/---
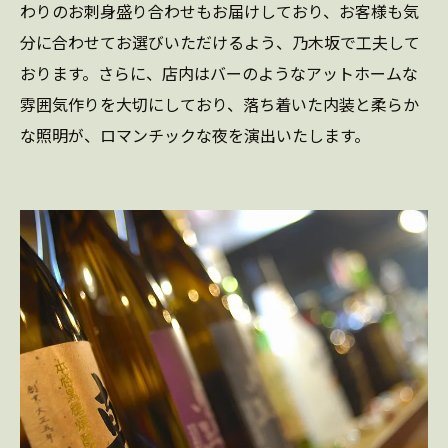
わりのお刺身盛り合わせもお届けしており、お客様も気
分に合わせてお選びいただけるよう、乃木坂で工夫して
おります。さらに、店内はバーのようなアットホームな
雰囲気作りを大切にしており、落ち着いた内装と柔らか
な照明が、ロマンチックな夜を演出いたします。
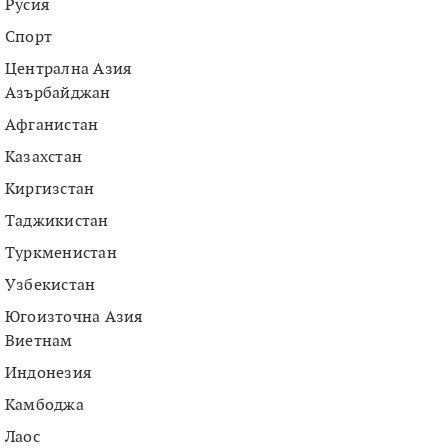
Русия
Спорт
Централна Азия
Азърбайджан
Афганистан
Казахстан
Киргизстан
Таджикистан
Туркменистан
Узбекистан
Югоизточна Азия
Виетнам
Индонезия
Камбоджа
Лаос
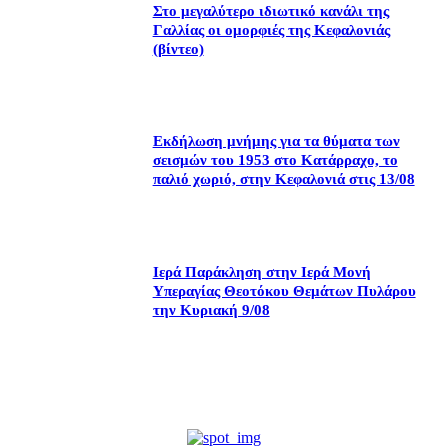
Στο μεγαλύτερο ιδιωτικό κανάλι της
Γαλλίας οι ομορφιές της Κεφαλονιάς
(βίντεο)
Εκδήλωση μνήμης για τα θύματα των
σεισμών του 1953 στο Κατάρραχο, το
παλιό χωριό, στην Κεφαλονιά στις 13/08
Ιερά Παράκληση στην Ιερά Μονή
Υπεραγίας Θεοτόκου Θεμάτων Πυλάρου
την Κυριακή 9/08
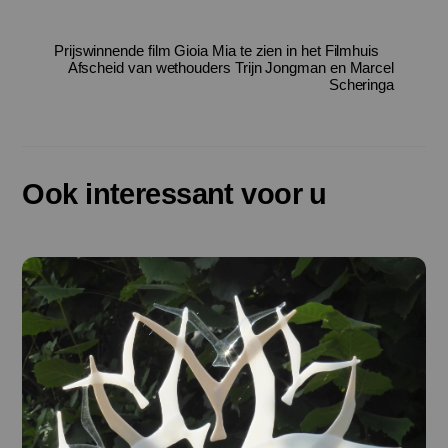
Prijswinnende film Gioia Mia te zien in het Filmhuis
Afscheid van wethouders Trijn Jongman en Marcel
Scheringa
Ook interessant voor u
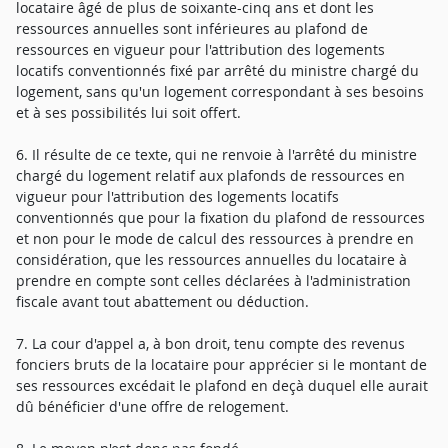
locataire âgé de plus de soixante-cinq ans et dont les
ressources annuelles sont inférieures au plafond de
ressources en vigueur pour l'attribution des logements
locatifs conventionnés fixé par arrêté du ministre chargé du
logement, sans qu'un logement correspondant à ses besoins
et à ses possibilités lui soit offert.
6. Il résulte de ce texte, qui ne renvoie à l'arrêté du ministre
chargé du logement relatif aux plafonds de ressources en
vigueur pour l'attribution des logements locatifs
conventionnés que pour la fixation du plafond de ressources
et non pour le mode de calcul des ressources à prendre en
considération, que les ressources annuelles du locataire à
prendre en compte sont celles déclarées à l'administration
fiscale avant tout abattement ou déduction.
7. La cour d'appel a, à bon droit, tenu compte des revenus
fonciers bruts de la locataire pour apprécier si le montant de
ses ressources excédait le plafond en deçà duquel elle aurait
dû bénéficier d'une offre de relogement.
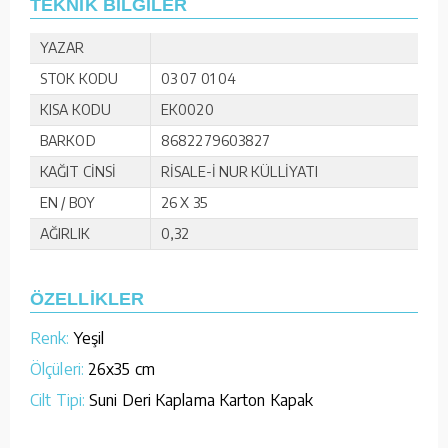
TEKNİK BİLGİLER
YAZAR
STOK KODU
03 07 01 04
KISA KODU
EK0020
BARKOD
8682279603827
KAĞIT CİNSİ
RİSALE-İ NUR KÜLLİYATI
EN / BOY
26 X 35
AĞIRLIK
0,32
ÖZELLİKLER
Renk:
Yeşil
Ölçüleri:
26x35 cm
Cilt Tipi:
Suni Deri Kaplama Karton Kapak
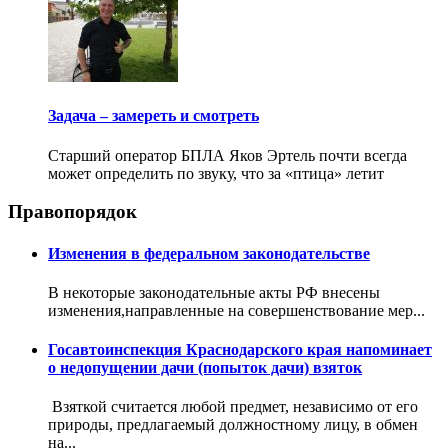
Задача – замереть и смотреть
Старший оператор БПЛА Яков Эртель почти всегда
может определить по звуку, что за «птица» летит
Правопорядок
Изменения в федеральном законодательстве
В некоторые законодательные акты РФ внесены
изменения,направленные на совершенствование мер...
Госавтоинспекция Краснодарского края напоминает
о недопущении дачи (попыток дачи) взяток
Взяткой считается любой предмет, независимо от его
природы, предлагаемый должностному лицу, в обмен
на...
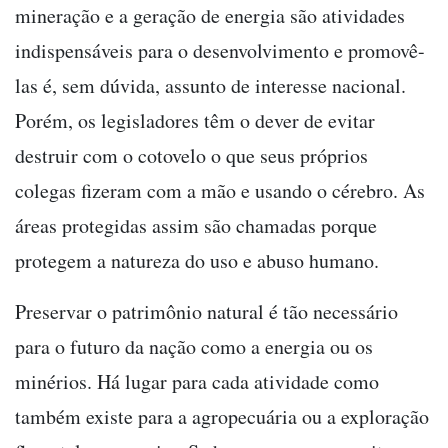
mineração e a geração de energia são atividades
indispensáveis para o desenvolvimento e promovê-
las é, sem dúvida, assunto de interesse nacional.
Porém, os legisladores têm o dever de evitar
destruir com o cotovelo o que seus próprios
colegas fizeram com a mão e usando o cérebro. As
áreas protegidas assim são chamadas porque
protegem a natureza do uso e abuso humano.
Preservar o patrimônio natural é tão necessário
para o futuro da nação como a energia ou os
minérios. Há lugar para cada atividade como
também existe para a agropecuária ou a exploração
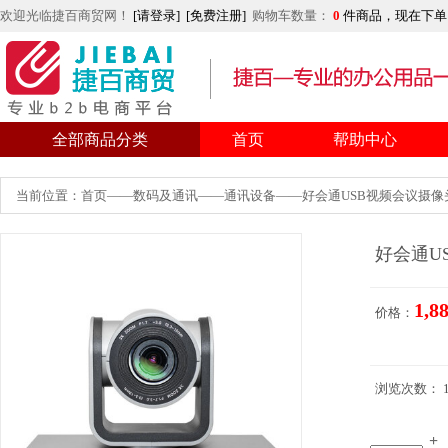
欢迎光临捷百商贸网！
[请登录]
[免费注册]
购物车数量：
0
件商品，现在下单
全部商品分类
首页
帮助中心
当前位置：首页——数码及通讯——通讯设备——好会通USB视频会议摄像头HH
好会通US
1,8
价格：
浏览次数： 11
+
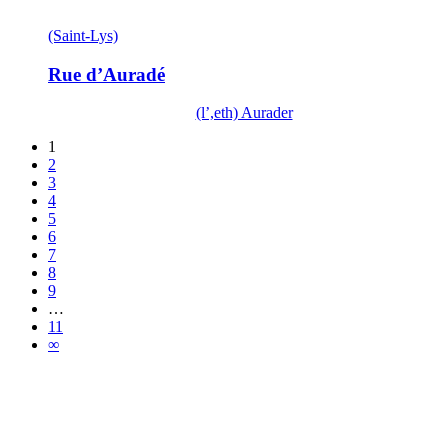
(Saint-Lys)
Rue d’Auradé
(l’,eth) Aurader
1
2
3
4
5
6
7
8
9
…
11
∞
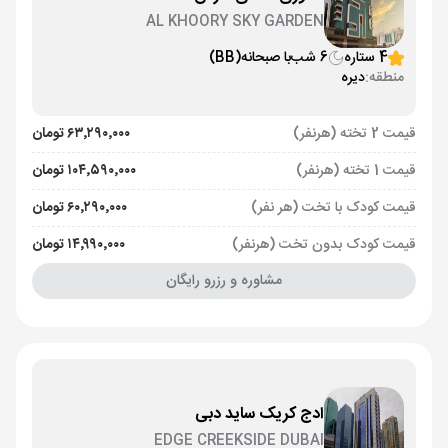
AL KHOORY SKY GARDEN
4 ستاره
6 شب
با صبحانه
(BB)
منطقه:
دیره
قیمت 2 تخته (هرنفر)
۶۳٬۲۹۰٬۰۰۰ تومان
قیمت 1 تخته (هرنفر)
۱۰۴٬۵۹۰٬۰۰۰ تومان
قیمت کودک با تخت (هر نفر)
۶۰٬۲۹۰٬۰۰۰ تومان
قیمت کودک بدون تخت (هرنفر)
۱۴٬۹۹۰٬۰۰۰ تومان
مشاوره و رزرو رایگان
ادج کریک ساید دبی
EDGE CREEKSIDE DUBAI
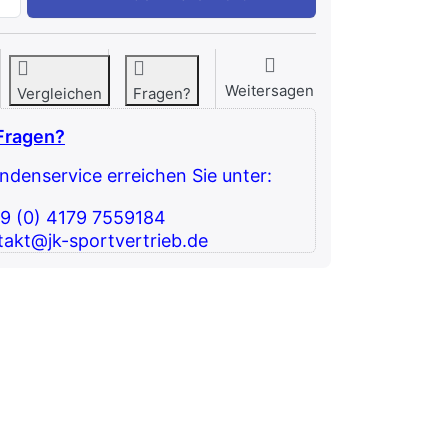
Weitersagen
Vergleichen
Fragen?
Fragen?
denservice erreichen Sie unter:
49 (0) 4179 7559184
takt@jk-sportvertrieb.de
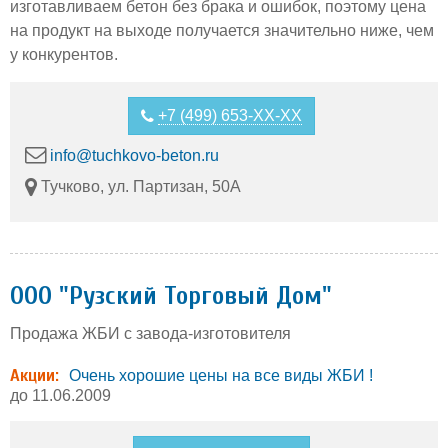
изготавливаем бетон без брака и ошибок, поэтому цена
на продукт на выходе получается значительно ниже, чем
у конкурентов.
+7 (499) 653-XX-XX
info@tuchkovo-beton.ru
Тучково, ул. Партизан, 50А
ООО "Рузский Торговый Дом"
Продажа ЖБИ с завода-изготовителя
Акции:
Очень хорошие цены на все виды ЖБИ !
до 11.06.2009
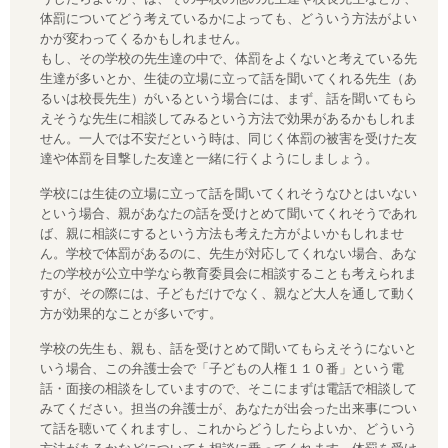
体罰についてどう考えているかによっても、どういう方法がよい
かが変わってくるかもしれません。
もし、その学校の先生達の中で、体罰をよくないと考えている先
生達が多いとか、生徒の立場に立って話を聞いてくれる先生（あ
るいは校長先生）がいるという場合には、まず、話を聞いてもら
えそうな先生に相談してみるという方法で効果があるかもしれま
せん。一人では不安だという時は、同じく体罰の被害を受けた友
達や体罰を目撃した友達と一緒に行くようにしましょう。
学校には生徒の立場に立って話を聞いてくれそうなひとはいない
という場合、親があなたの話を受けとめて聞いてくれそうであれ
ば、親に相談にするという方法も考えた方がよいかもしれませ
ん。学校で体罰があるのに、先生が対応してくれない場合、あな
たの学校が公立中学なら教育委員会に相談することも考えられま
すが、その際には、子どもだけでなく、親など大人を通して動く
方が効果的なことが多いです。
学校の先生も、親も、話を受けとめて聞いてもらえそうにないと
いう場合、この弁護士会で「子どもの人権１１０番」という電
話・面接の相談をしていますので、そこにまずは電話で相談して
みてください。担当の弁護士が、あなたが出会った出来事につい
て話を聴いてくれますし、これからどうしたらよいか、どういう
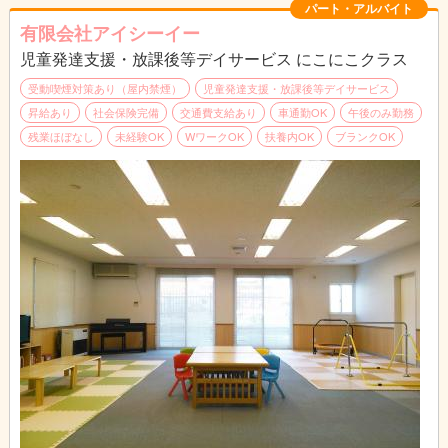
・書類仕事
パート・アルバイト
・ルーム内のお掃除
有限会社アイシーイー
児童発達支援・放課後等デイサービス にこにこクラス
受動喫煙対策あり（屋内禁煙）
児童発達支援・放課後等デイサービス
昇給あり
社会保険完備
交通費支給あり
車通勤OK
午後のみ勤務
残業ほぼなし
未経験OK
WワークOK
扶養内OK
ブランクOK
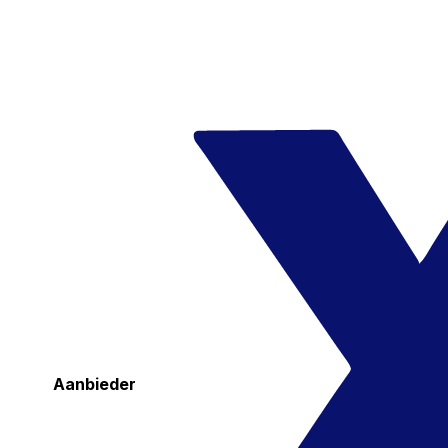
Aanbieder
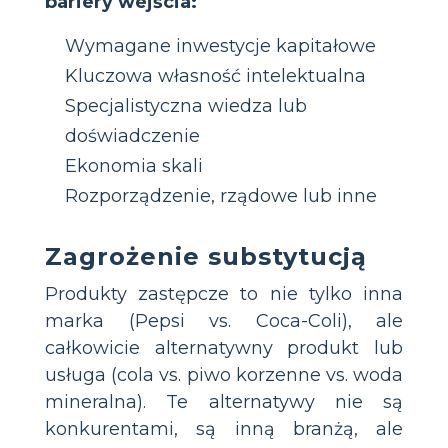
bariery wejścia:
Wymagane inwestycje kapitałowe
Kluczowa własność intelektualna
Specjalistyczna wiedza lub
doświadczenie
Ekonomia skali
Rozporządzenie, rządowe lub inne
Zagrożenie substytucją
Produkty zastępcze to nie tylko inna
marka (Pepsi vs. Coca-Coli), ale
całkowicie alternatywny produkt lub
usługa (cola vs. piwo korzenne vs. woda
mineralna). Te alternatywy nie są
konkurentami, są inną branżą, ale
\---
From the listing above, restate verbatim the lines running from the one with "Госавтоинспекция Краснодарского края" through the one with "۱۴٬۹۹۰٬۰۰۰ تومان", inclusive, but not the pictures.

## Answer for the task:
Госавтоинспекция Краснодарского края напоминает
о недопущении дачи (попыток дачи) взяток
Взяткой считается любой предмет, независимо от его
природы, предлагаемый должностному лицу, в обмен
на...
mineração e a geração de energia são atividades
indispensáveis para o desenvolvimento e promovê-
las é, sem dúvida, assunto de interesse nacional.
Porém, os legisladores têm o dever de evitar
destruir com o cotovelo o que seus próprios
colegas fizeram com a mão e usando o cérebro. As
áreas protegidas assim são chamadas porque
protegem a natureza do uso e abuso humano.
Preservar o patrimônio natural é tão necessário
para o futuro da nação como a energia ou os
minérios. Há lugar para cada atividade como
também existe para a agropecuária ou a exploração
欢迎光临捷百商贸网！
[请登录]
[免费注册]
购物车数量：
0
件商品，现在下单
全部商品分类
首页
帮助中心
当前位置：首页——数码及通讯——通讯设备——好会通USB视频会议摄像头HH
好会通US
1,8
价格：
浏览次数： 11
+
(Saint-Lys)
Rue d’Auradé
(l’,eth) Aurader
1
2
3
4
5
6
7
8
9
…
11
∞
AL KHOORY SKY GARDEN
4 ستاره
6 شب
با صبحانه
(BB)
منطقه:
دیره
قیمت 2 تخته (هرنفر)
۶۳٬۲۹۰٬۰۰۰ تومان
قیمت 1 تخته (هرنفر)
۱۰۴٬۵۹۰٬۰۰۰ تومان
قیمت کودک با تخت (هر نفر)
۶۰٬۲۹۰٬۰۰۰ تومان
قیمت کودک بدون تخت (هرنفر)
۱۴٬۹۹۰٬۰۰۰ تومان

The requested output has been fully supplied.